- [Work task]
Write out the lines below exactly, beginning at the one with "Fig. 1. Global" and stopping after the one with "Figure 7. Visual"; the pictures are not copied.

═══ Given entries

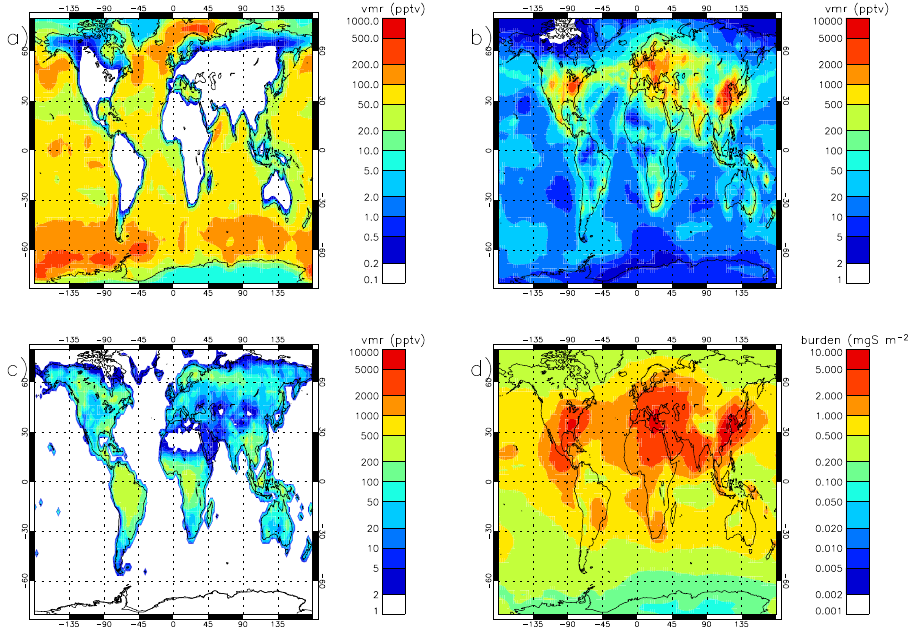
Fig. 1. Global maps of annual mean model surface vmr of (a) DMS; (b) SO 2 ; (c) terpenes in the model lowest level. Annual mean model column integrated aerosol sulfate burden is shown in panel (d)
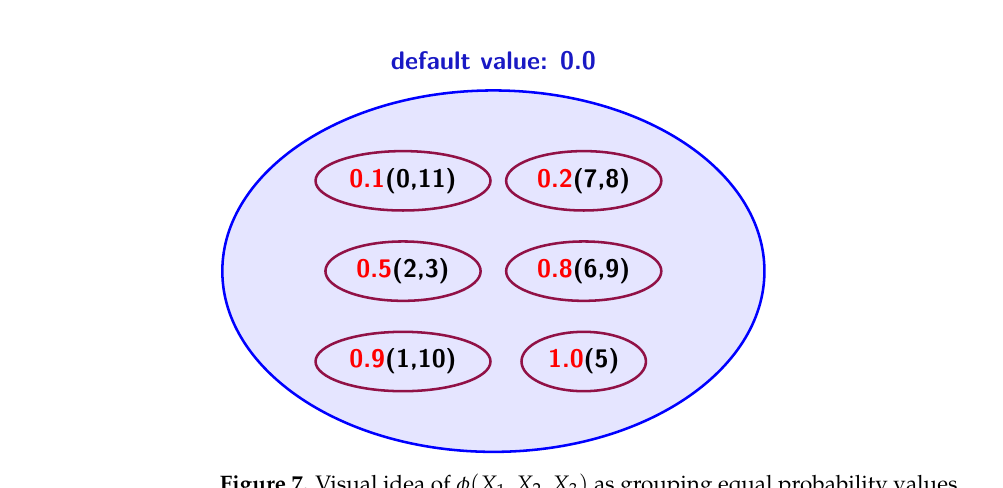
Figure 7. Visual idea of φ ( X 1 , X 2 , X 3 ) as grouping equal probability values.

══════
═══ Given entries

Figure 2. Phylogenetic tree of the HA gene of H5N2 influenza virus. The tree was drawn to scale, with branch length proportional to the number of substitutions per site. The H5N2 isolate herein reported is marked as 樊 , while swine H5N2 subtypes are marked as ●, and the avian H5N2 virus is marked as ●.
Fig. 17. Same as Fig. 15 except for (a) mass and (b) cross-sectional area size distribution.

══════

- [Answer section]
Fig. 1. Global maps of annual mean model surface vmr of (a) DMS; (b) SO 2 ; (c) terpenes in the model lowest level. Annual mean model column integrated aerosol sulfate burden is shown in panel (d)
Figure 7. Visual idea of φ ( X 1 , X 2 , X 3 ) as grouping equal probability values.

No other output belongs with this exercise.